Dari tangan punggawa Desa Ara—pewaris keahlian Sawerigading membuat kapal—lahir puluhan ribu kapal layar motor atau kapal motor kayu pelayaran rakyat dari berbagai penjuru Tanah Air. Ribuan kapal kayu yang tengah bersandar di Sunda Kelapa dan Kalimas menantang gelombang melayari perairan Nusantara.

”Begitu banyak galangan kapal pelayaran rakyat, pembuatnya orang Semenanjung Bira. Sayangnya, pelayaran rakyat dengan kapal kayu itu menyusut seiring berbelitnya tata niaga kayu. Mirip dengan berkurangnya galangan pinisi di Semenanjung Bira yang juga disebabkan kelangkaan kayu,” ujar pemilik galangan pinisi, Andi Ahmad Nur.
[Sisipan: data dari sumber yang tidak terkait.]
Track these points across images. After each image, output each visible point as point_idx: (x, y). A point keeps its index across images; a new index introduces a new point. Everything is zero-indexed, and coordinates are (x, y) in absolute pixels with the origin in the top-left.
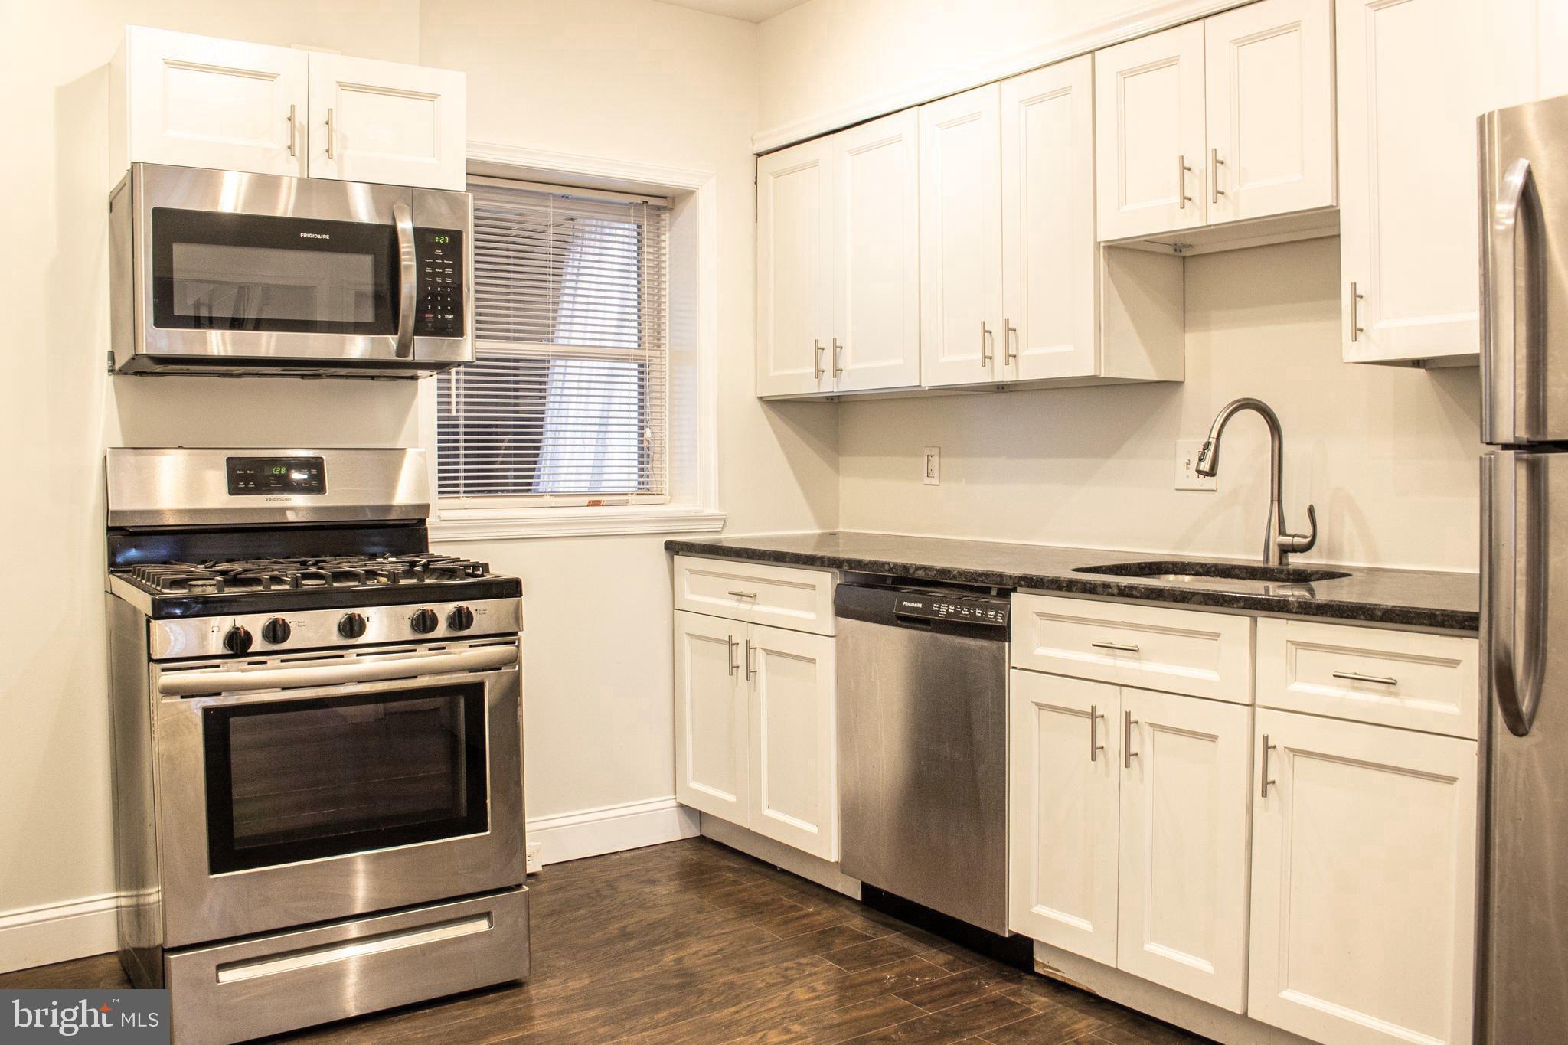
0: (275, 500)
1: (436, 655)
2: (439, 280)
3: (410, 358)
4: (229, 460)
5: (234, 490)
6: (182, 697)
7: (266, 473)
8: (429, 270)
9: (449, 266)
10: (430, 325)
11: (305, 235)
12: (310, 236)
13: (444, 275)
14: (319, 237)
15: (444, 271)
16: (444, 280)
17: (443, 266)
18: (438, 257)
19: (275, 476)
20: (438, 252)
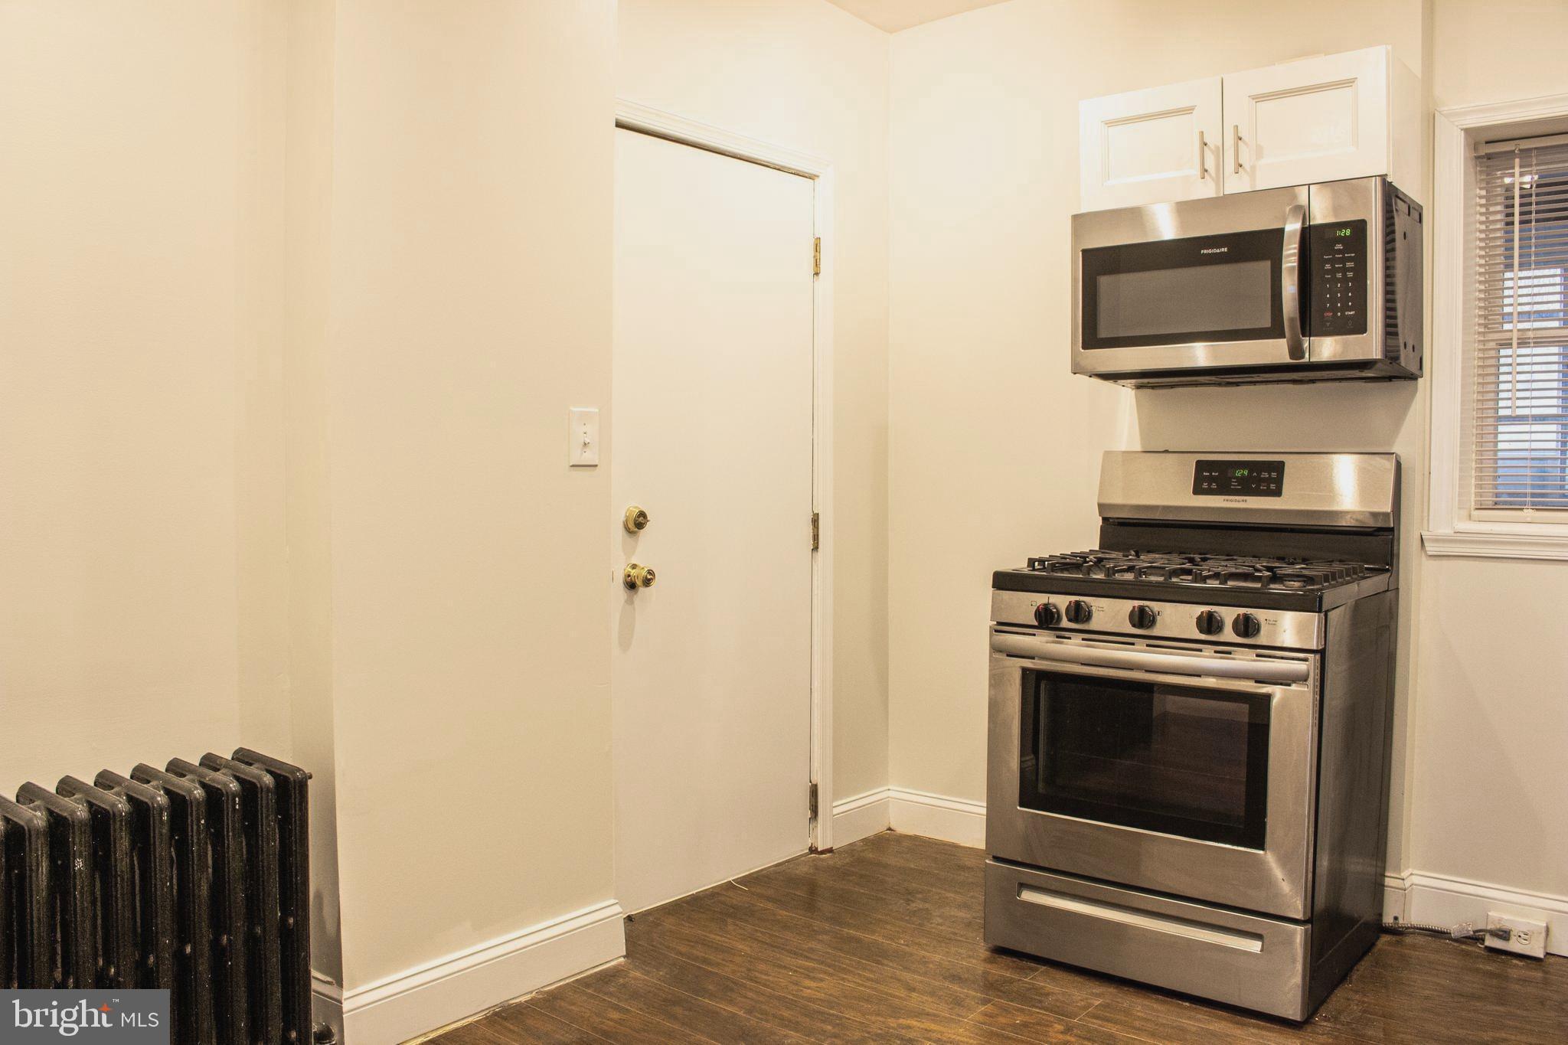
0: (1231, 501)
1: (1221, 658)
2: (1339, 275)
3: (1306, 359)
4: (1198, 462)
5: (1198, 490)
6: (1008, 655)
7: (1229, 475)
8: (1328, 266)
9: (1350, 259)
10: (1328, 324)
11: (1205, 251)
12: (1210, 251)
13: (1344, 270)
14: (1218, 251)
15: (1344, 265)
16: (1344, 275)
17: (1343, 260)
18: (1339, 251)
19: (1237, 478)
20: (1339, 247)
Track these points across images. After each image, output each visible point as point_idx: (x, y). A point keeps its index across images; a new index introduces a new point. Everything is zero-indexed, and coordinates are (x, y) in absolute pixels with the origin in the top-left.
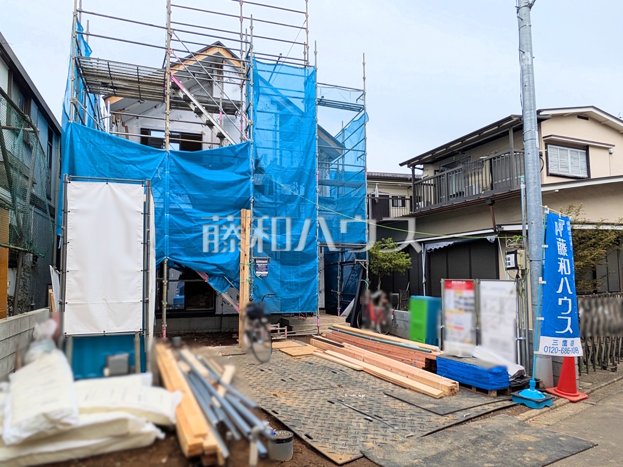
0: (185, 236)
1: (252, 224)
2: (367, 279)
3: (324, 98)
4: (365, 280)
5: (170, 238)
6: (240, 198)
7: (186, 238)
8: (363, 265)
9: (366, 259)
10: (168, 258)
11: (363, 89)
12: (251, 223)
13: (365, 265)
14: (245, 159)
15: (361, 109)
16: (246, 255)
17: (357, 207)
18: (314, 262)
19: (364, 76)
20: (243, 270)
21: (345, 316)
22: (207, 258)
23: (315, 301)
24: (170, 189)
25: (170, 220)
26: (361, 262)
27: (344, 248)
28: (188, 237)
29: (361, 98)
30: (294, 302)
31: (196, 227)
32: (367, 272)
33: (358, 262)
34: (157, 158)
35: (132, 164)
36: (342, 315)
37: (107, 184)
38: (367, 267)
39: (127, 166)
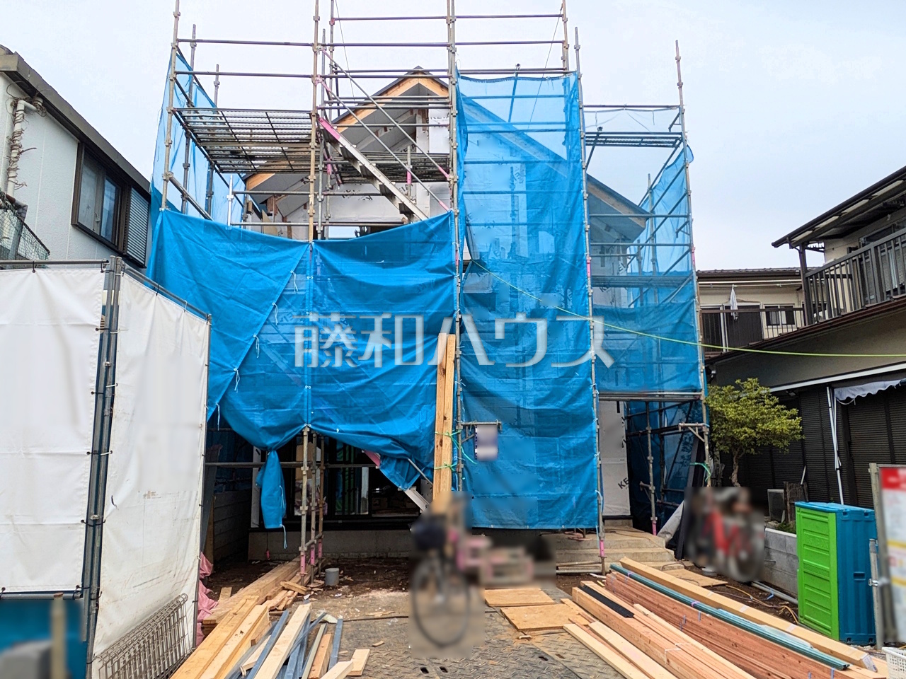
0: (339, 387)
1: (458, 360)
2: (706, 462)
3: (603, 131)
4: (703, 463)
5: (313, 391)
6: (435, 313)
7: (340, 390)
8: (696, 433)
9: (702, 422)
10: (310, 426)
11: (679, 104)
12: (456, 358)
13: (702, 434)
14: (445, 243)
15: (675, 140)
16: (445, 418)
17: (677, 321)
18: (588, 429)
19: (680, 80)
20: (439, 446)
21: (669, 533)
22: (377, 425)
23: (594, 506)
24: (313, 306)
26: (692, 427)
27: (664, 402)
28: (343, 389)
29: (677, 122)
30: (552, 507)
31: (358, 371)
32: (707, 447)
33: (687, 427)
34: (293, 254)
35: (252, 268)
36: (661, 531)
37: (34, 271)
38: (706, 438)
39: (244, 271)
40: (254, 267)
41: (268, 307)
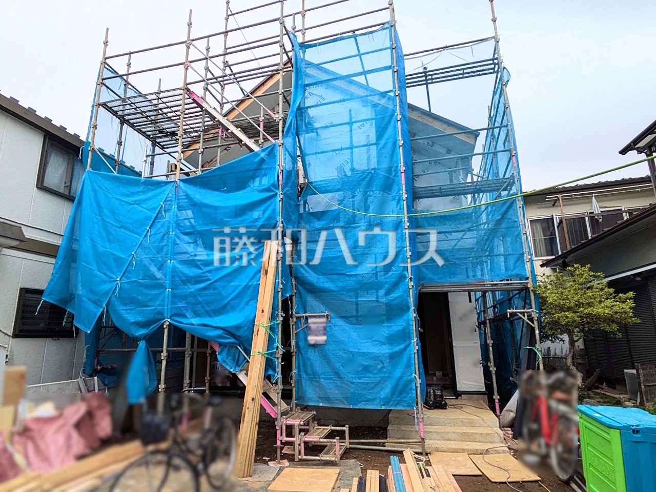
0: (190, 288)
3: (428, 70)
4: (535, 347)
5: (172, 293)
8: (526, 319)
9: (531, 308)
10: (169, 320)
11: (493, 35)
13: (531, 320)
16: (263, 311)
18: (405, 317)
19: (494, 16)
20: (256, 335)
22: (216, 319)
23: (412, 389)
24: (176, 227)
25: (172, 268)
26: (520, 313)
28: (193, 290)
30: (372, 388)
32: (537, 332)
33: (515, 313)
38: (536, 323)
39: (131, 207)
40: (137, 203)
41: (144, 231)
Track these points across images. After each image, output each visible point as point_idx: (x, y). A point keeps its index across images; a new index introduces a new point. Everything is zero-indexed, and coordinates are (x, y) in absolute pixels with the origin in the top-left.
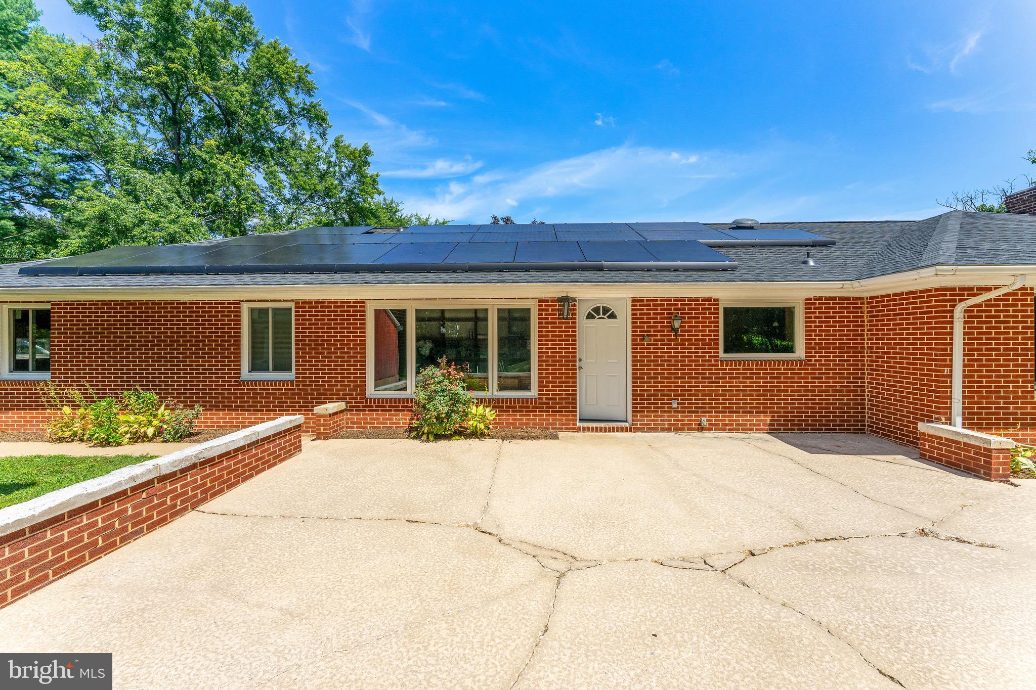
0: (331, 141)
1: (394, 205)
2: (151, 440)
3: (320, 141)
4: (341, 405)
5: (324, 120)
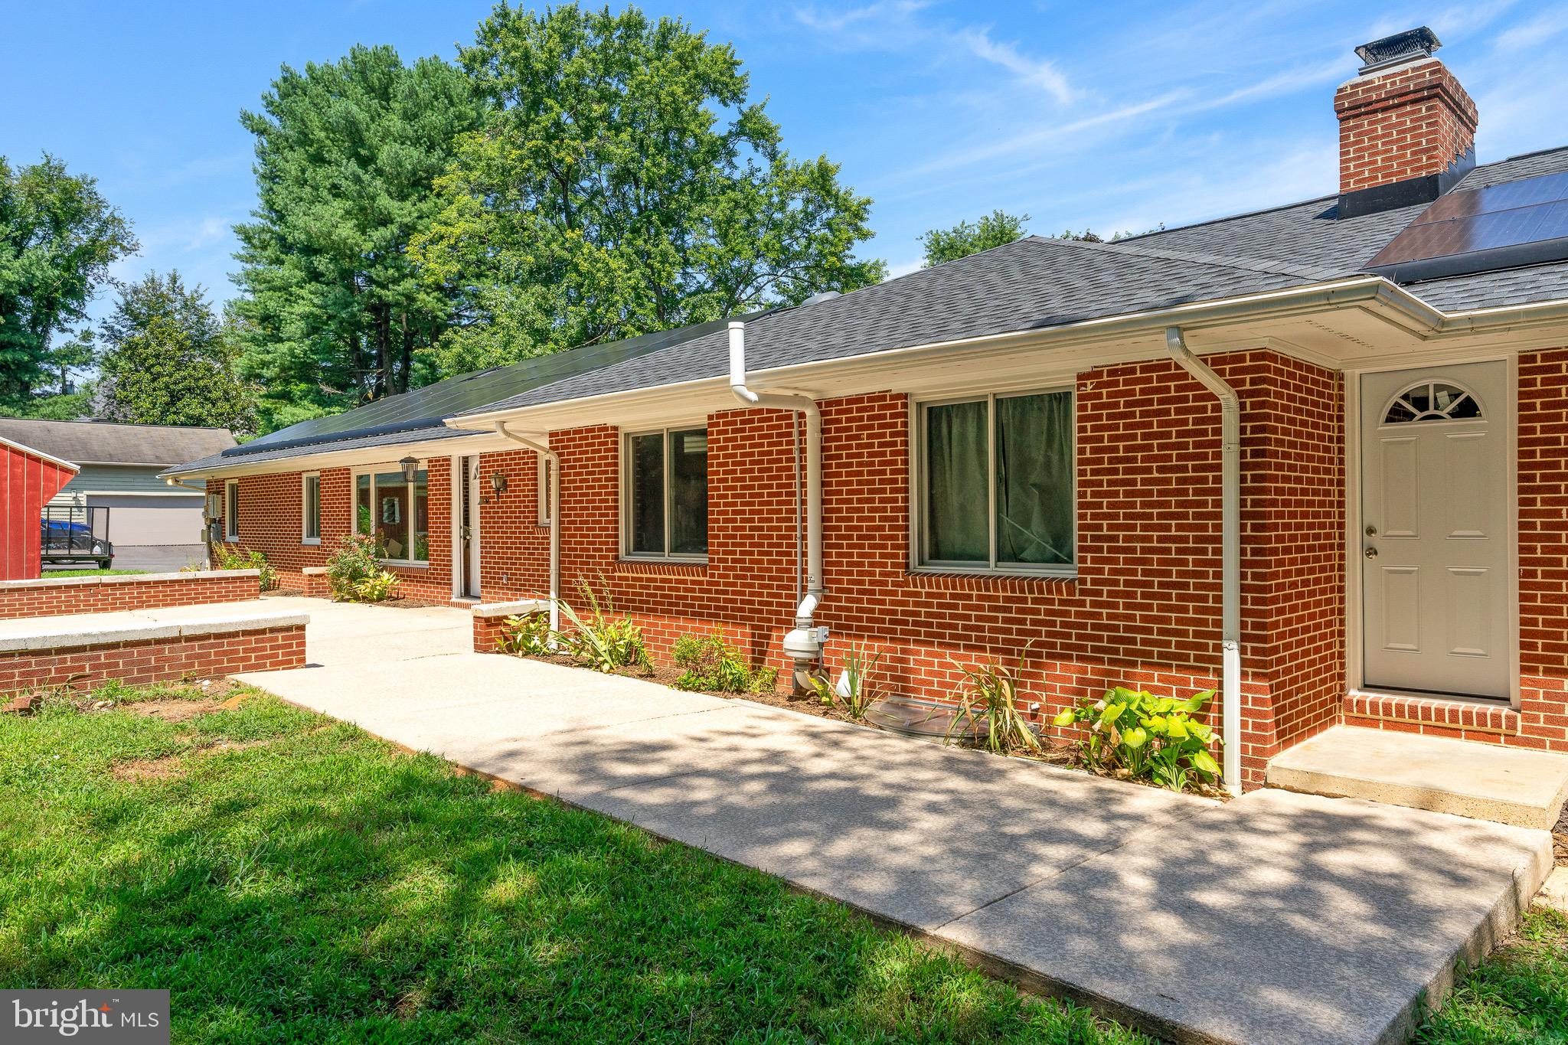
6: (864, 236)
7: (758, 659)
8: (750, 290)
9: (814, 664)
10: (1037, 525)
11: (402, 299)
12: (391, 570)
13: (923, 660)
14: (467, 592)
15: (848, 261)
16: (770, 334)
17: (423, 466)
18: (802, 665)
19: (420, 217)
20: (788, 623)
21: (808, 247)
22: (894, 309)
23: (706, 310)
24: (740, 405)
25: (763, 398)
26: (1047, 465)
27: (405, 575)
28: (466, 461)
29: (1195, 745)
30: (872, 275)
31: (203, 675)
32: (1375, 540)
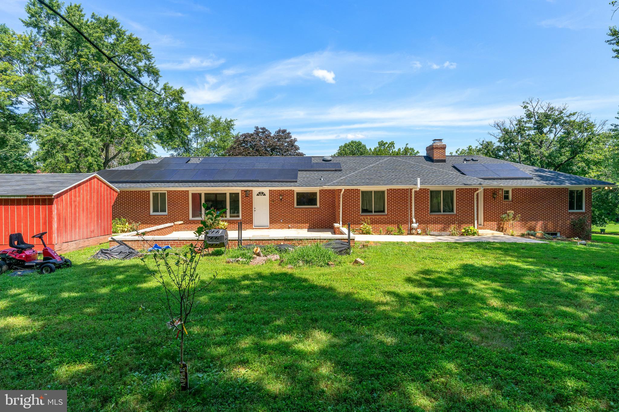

Meski menyusut, pelayaran rakyat masih melanjutkan tradisi pinisi padewekang sebagai ”pelayaran di luar sistem”. Kapal kayu itu—sekarang didominasi kapal motor tanpa layar—menembus pulau yang tak terjangkau kapal pelayaran nasional. Mereka mengangkut beras, sapi, semen, bahkan surat suara pemilihan umum ke pulau paling terpencil sekalipun, melanjutkan tradisinya, yaitu merangkai Nusantara.